|Running of PNM’s raging bulls |
L. SIDDHARTA ORIE Monday, May 13 2013
After Robert De Niro’s Raging Bull movie, I always associated enraged people with that film’s title. Later, when I saw Billy Crystal’s City Slickers, where one enraged bull targeted Crystal’s character in the movie for horning, that scene would thereafter superimpose itself on that original Raging Bull image I had...
...Until that day in Parliament when Patrick Manning climbed atop his high horse to lambaste Keith Rowley and to describe him as a raging bull. Now, whenever I hear the expression the raging bull, I see the same scene in Pamploma, Spain where Billy Crystal’s character is running for dear life, but the face I now see is not of the American actor but that of Manning and chasing him is no demonic bull, but on closer examination it looks like Keith Rowley who has just acquired two j’ouv ert-morning-looking-horns and has Manning snorting and bellowing moooove, as he tries to make his escape from El Toro Rowley determined to get his man, Manning.
I see Manning dart into Bradford’s and in a flash he comes back out dressed as a toreador as if the revolving door he had entered was really a time capsule and he had reincarnated as a bull fighter, shouting Ole! By that time El Torro Rowley was on his way out of Port-of-Spain, tired of chasing his political nemesis.
Before Manning’s reimaging of Rowley as a raging bull, not too long before, he was looked upon as some kind of alien, someone who dealt in flying saucers and who one suspected was wasting his time here as a politician when he might have gone off to NASA to make a more telling contribution to UFOs and futuristic space exploration.

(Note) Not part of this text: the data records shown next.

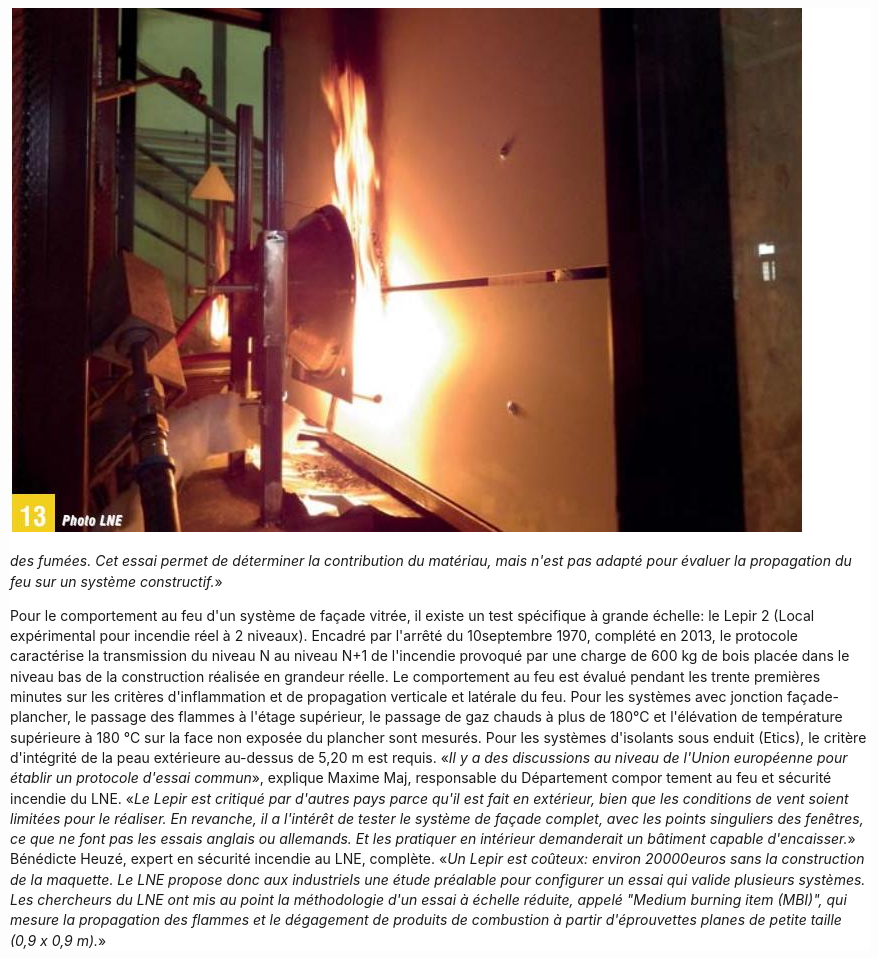 ![](<images/L’isolation  des façades face au risque incendie/_page_6_Picture_9.jpeg>)

*des fumées. Cet essai permet de déterminer la contribution du matériau, mais n'est pas adapté pour évaluer la propagation du feu sur un système constructif.*»

Pour le comportement au feu d'un système de façade vitrée, il existe un test spécifique à grande échelle: le Lepir 2 (Local expérimental pour incendie réel à 2 niveaux). Encadré par l'arrêté du 10septembre 1970, complété en 2013, le protocole caractérise la transmission du niveau N au niveau N+1 de l'incendie provoqué par une charge de 600 kg de bois placée dans le niveau bas de la construction réalisée en grandeur réelle. Le comportement au feu est évalué pendant les trente premières minutes sur les critères d'inflammation et de propagation verticale et latérale du feu. Pour les systèmes avec jonction façade-plancher, le passage des flammes à l'étage supérieur, le passage de gaz chauds à plus de 180°C et l'élévation de température supérieure à 180 °C sur la face non exposée du plancher sont mesurés. Pour les systèmes d'isolants sous enduit (Etics), le critère d'intégrité de la peau extérieure au-dessus de 5,20 m est requis. «*Il y a des discussions au niveau de l'Union européenne pour établir un protocole d'essai commun*», explique Maxime Maj, responsable du Département compor tement au feu et sécurité incendie du LNE. «*Le Lepir est critiqué par d'autres pays parce qu'il est fait en extérieur, bien que les conditions de vent soient limitées pour le réaliser. En revanche, il a l'intérêt de tester le système de façade complet, avec les points singuliers des fenêtres, ce que ne font pas les essais anglais ou allemands. Et les pratiquer en intérieur demanderait un bâtiment capable d'encaisser.*» Bénédicte Heuzé, expert en sécurité incendie au LNE, complète. «*Un Lepir est coûteux: environ 20000euros sans la construction de la maquette. Le LNE propose donc aux industriels une étude préalable pour configurer un essai qui valide plusieurs systèmes. Les chercheurs du LNE ont mis au point la méthodologie d'un essai à échelle réduite, appelé "Medium burning item (MBI)", qui mesure la propagation des flammes et le dégagement de produits de combustion à partir d'éprouvettes planes de petite taille (0,9 x 0,9 m).*»
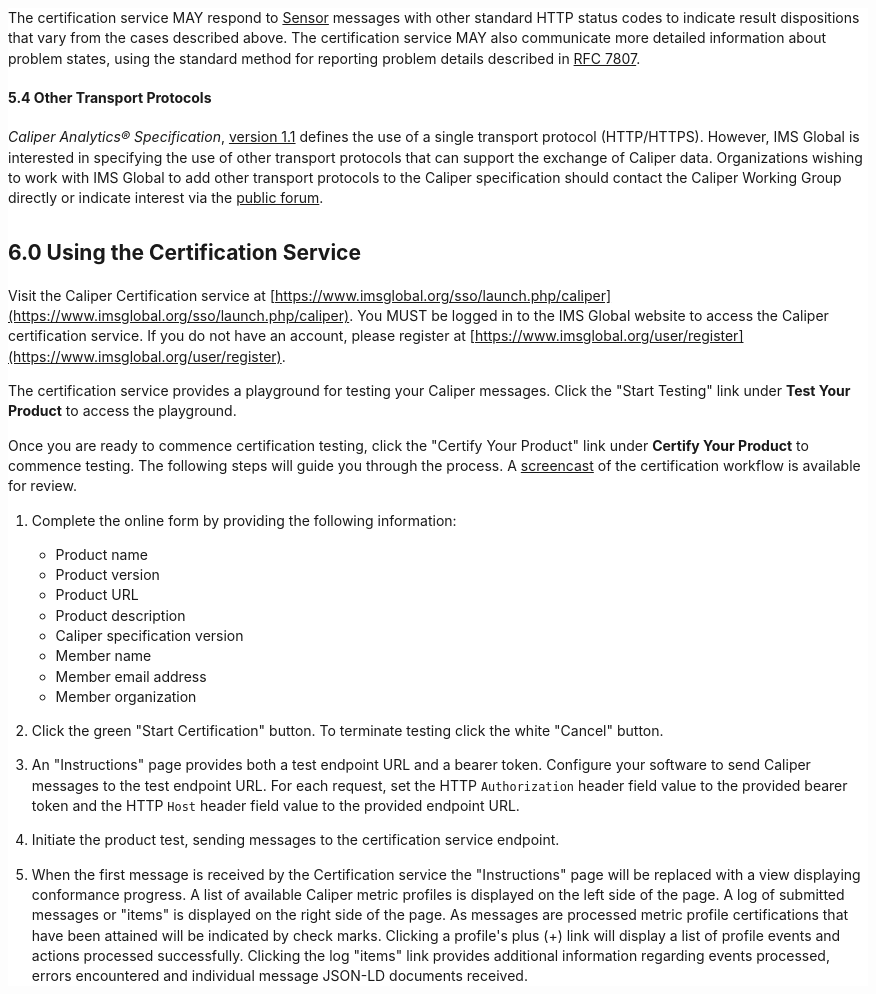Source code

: The certification service MAY respond to [Sensor](#sensorDef) messages with other standard HTTP status codes to indicate result dispositions that vary from the cases described above.  The certification service MAY also communicate more detailed information about problem states, using the standard method for reporting problem details described in [RFC 7807](#rfc7807).
  
#### <a name="otherTransports"></a>5.4 Other Transport Protocols
*Caliper Analytics&reg; Specification*, [version 1.1](https://www.imsglobal.org/caliper/v1p1/caliper-spec-v1p1) defines the use of a single transport protocol (HTTP/HTTPS).  However, IMS Global is interested in specifying the use of other transport protocols that can support the exchange of Caliper data.  Organizations wishing to work with IMS Global to add other transport protocols to the Caliper specification should contact the Caliper Working Group directly or indicate interest via the [public forum](https://www.imsglobal.org/forums/ims-glc-public-forums-and-resources/caliper-analytics-public-forum).

## <a name="usingCertService"></a> 6.0 Using the Certification Service
Visit the Caliper Certification service at [https://www.imsglobal.org/sso/launch.php/caliper](https://www.imsglobal.org/sso/launch.php/caliper).  You MUST be logged in to the IMS Global website to access the Caliper certification service.  If you do not have an account, please register at [https://www.imsglobal.org/user/register](https://www.imsglobal.org/user/register).
 
The certification service provides a playground for testing your Caliper messages.  Click the "Start Testing" link under __Test Your Product__ to access the playground.

Once you are ready to commence certification testing, click the "Certify Your Product" link under __Certify Your Product__ to commence testing.  The following steps will guide you through the process.  A [screencast](https://youtu.be/iLCsB2CI7aw) of the certification workflow is available for review.
 
1. Complete the online form by providing the following information:
 
   * Product name
   * Product version
   * Product URL
   * Product description
   * Caliper specification version
   * Member name
   * Member email address
   * Member organization
 
2. Click the green "Start Certification" button.  To terminate testing click the white "Cancel" button.
 
3. An "Instructions" page provides both a test endpoint URL and a bearer token.  Configure your software to send Caliper messages to the test endpoint URL.  For each request, set the HTTP `Authorization` header field value to the provided bearer token and the HTTP `Host` header field value to the provided endpoint URL.
 
4. Initiate the product test, sending messages to the certification service endpoint.  
 
5. When the first message is received by the Certification service the "Instructions" page will be replaced with a view displaying conformance progress.  A list of available Caliper metric profiles is displayed on the left side of the page.  A log of submitted messages or "items" is displayed on the right side of the page.  As messages are processed metric profile certifications that have been attained will be indicated by check marks.  Clicking a profile's plus (+) link will display a list of profile events and actions processed successfully.  Clicking the log "items" link provides additional information regarding events processed, errors encountered and individual message JSON-LD documents received.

Nothing came out of that moment between him and his earthly nemesis Chandresh Sharma, when Rowley was raging like a bull and Sharma was seeing stars because it is alleged that Rowley’s flying saucer landed on Sharma with such velocity, with such earth-shattering sudden impact that up till today he is unable to definitively identify the flying object that hit him.
And as we touch ground, one could understand why the PNM is associated with the violence that straddles and strangles this land. In the Hindu’s Bhagavat Gita, Lord Krishna says, the ordinary people always tend to follow their leaders. Our parents, our schoolteachers, our elders, our leaders, are our windows to the world. In the Upanishads it is said in a most transcendental way: Tat twam asi — as it is above, so it is below. In its purest mystical sense, it means heaven and earth are one; and although it sounds sacrilege to use such sacred language in a political context, it echoes what Krishna was saying in the Gita and what we know intuitively as exemplars in dealing with our children, those impressionable ones among us.
Do as I say and not as I do is a most inadequate injunction we impose on our followers. For instance, one of Rowley’s more buxom MPs has now entered the boxing ring on two occasions making one wonder whether this millennium’s “thrilla in Manila” is going to be staged here and is to be between Rowley’s Donna and Muhammad Ali’s Laila?
Ms Cox might be a prot?g? of Rowley and, as her political leader, Rowley obviously sets an example of anything goes and all is fair in love and war as they conduct their political melee. You pelt a saucer and teacup and I pelt a kick and a cuff makes for a good preview of what the PNM stands for.
And while the PNM might be unmindful of the aggressive tendencies of Rowley, Cox and the recently convicted Dumas and of the collateral damage it could have on their party’s aspiration to form the next government, the dire effects of such behaviour on their followers are what the country must hold them accountable for.
Ms Cox is the MP for an area that is like a minefield ready to explode anytime. When the image she projects is that of a wild-west desperado who sees Parliament not as a place where civilised people assemble to intellectually and oratorically resolve their differences and issues, but as a place to brawl, then we the people must let her know that she is in the wrong profession; that there are places where bouncers and hit men (and women) are wanted.
That is why long ago and once upon a time, there were all kinds of requirements to be met by those who aspired to sit in Parliament. Because we have lowered the bar to make the Parliament look more like one, one would not be surprised if Don King soon comes here to rumble in the PNM’s balisier jungle.